------ Data extract ------

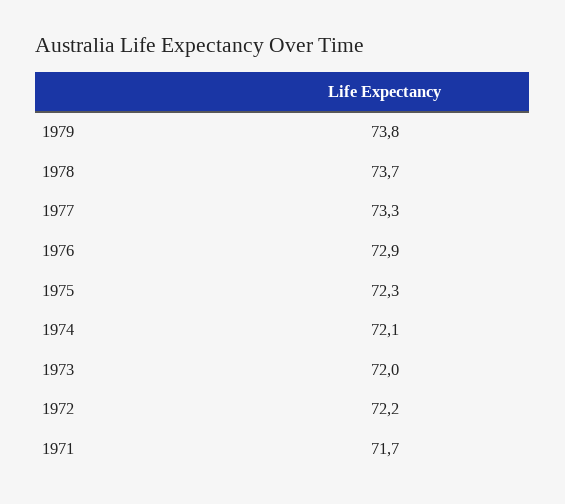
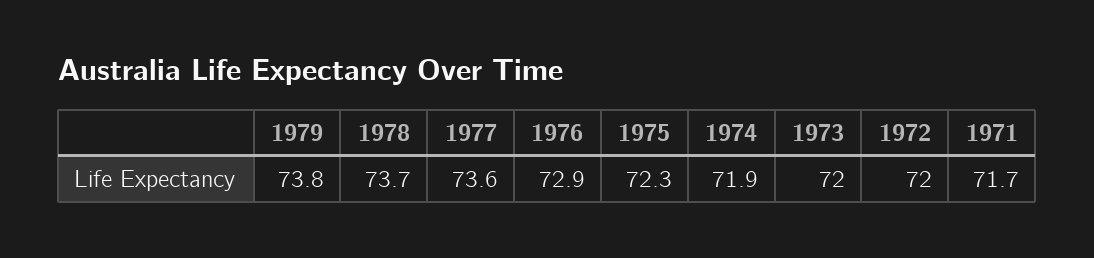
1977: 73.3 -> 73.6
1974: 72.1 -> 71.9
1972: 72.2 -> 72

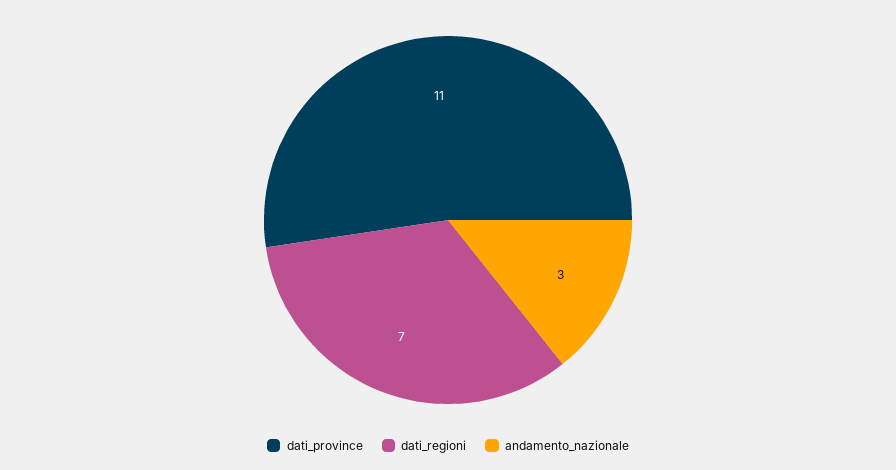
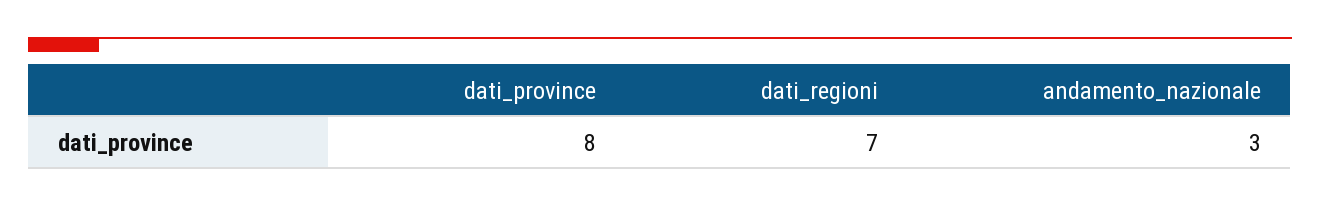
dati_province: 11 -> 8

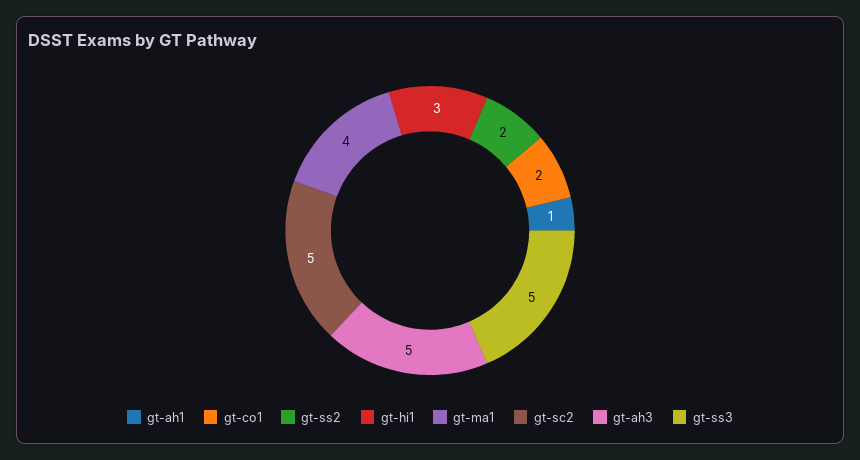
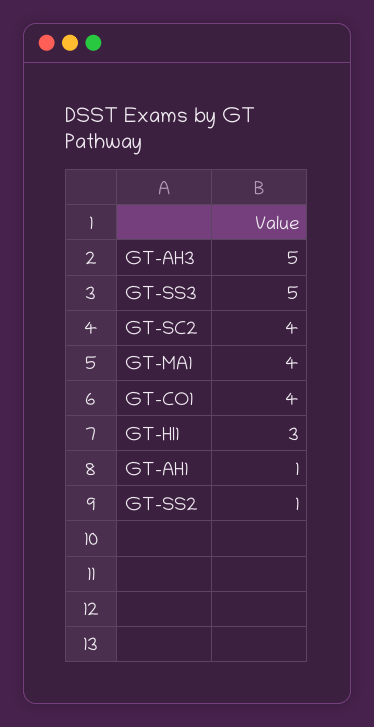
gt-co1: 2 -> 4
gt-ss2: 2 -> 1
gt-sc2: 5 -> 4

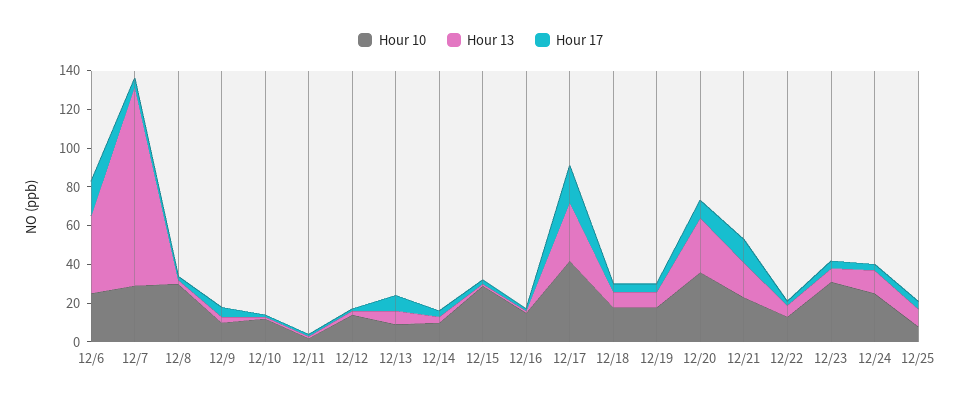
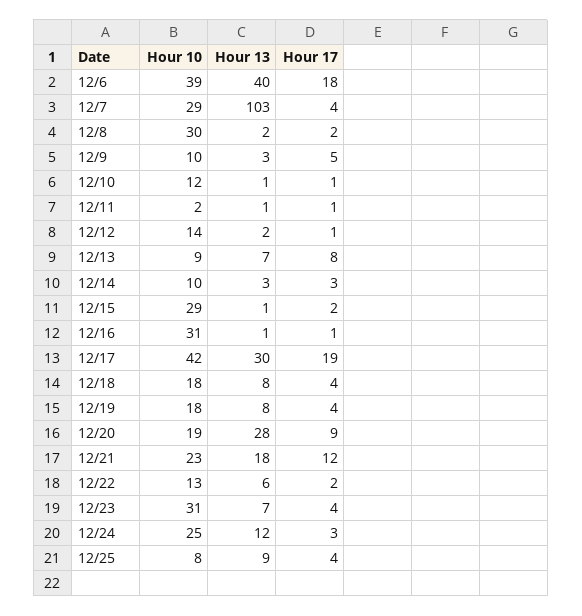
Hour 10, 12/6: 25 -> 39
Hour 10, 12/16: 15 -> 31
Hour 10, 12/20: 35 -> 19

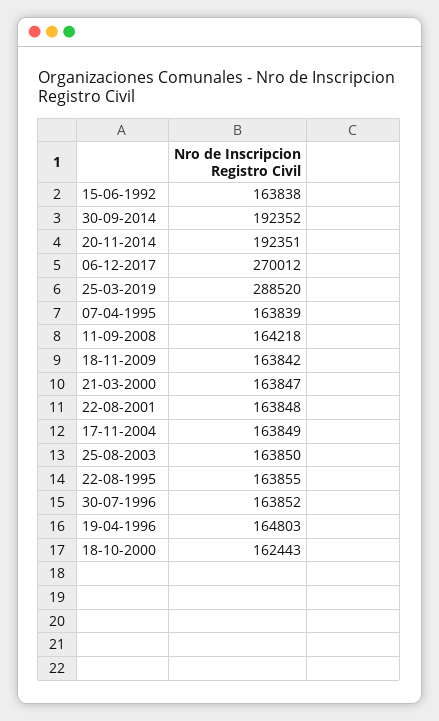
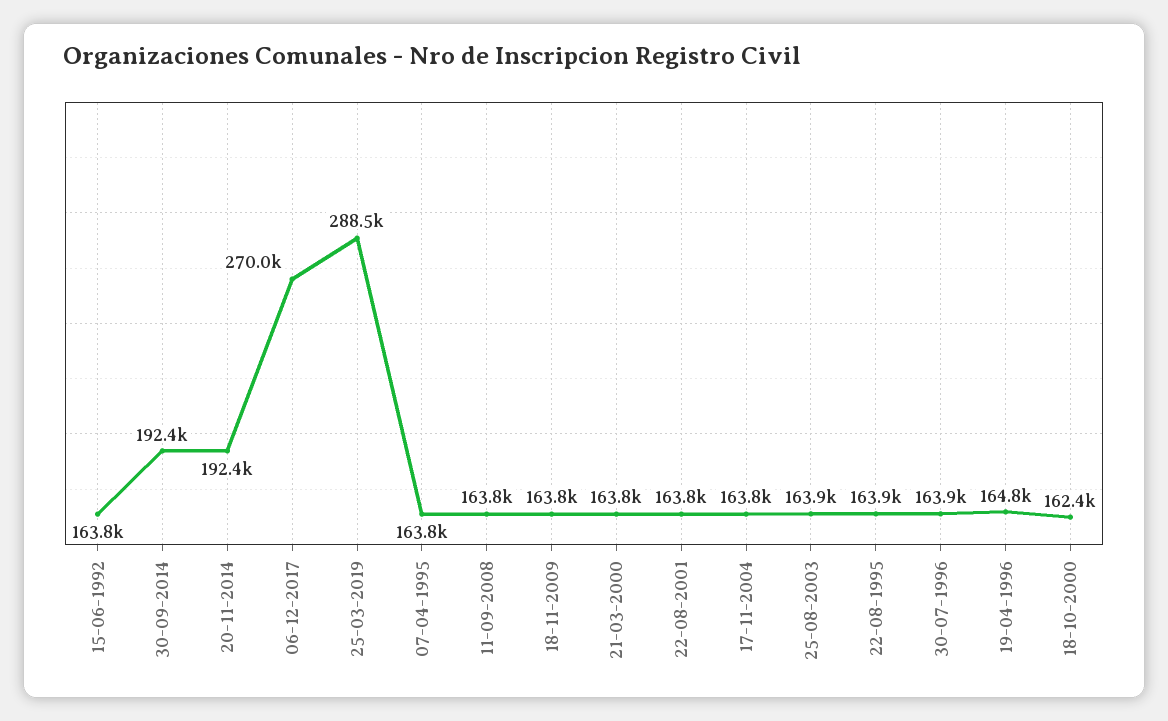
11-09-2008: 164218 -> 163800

------

All lines after and including the one with "Hour 10, 12/6: 25 -> 39", through the end of the entries above, should be output exactly and by themselves. The pictures are to be left out.

Hour 10, 12/6: 25 -> 39
Hour 10, 12/16: 15 -> 31
Hour 10, 12/20: 35 -> 19

11-09-2008: 164218 -> 163800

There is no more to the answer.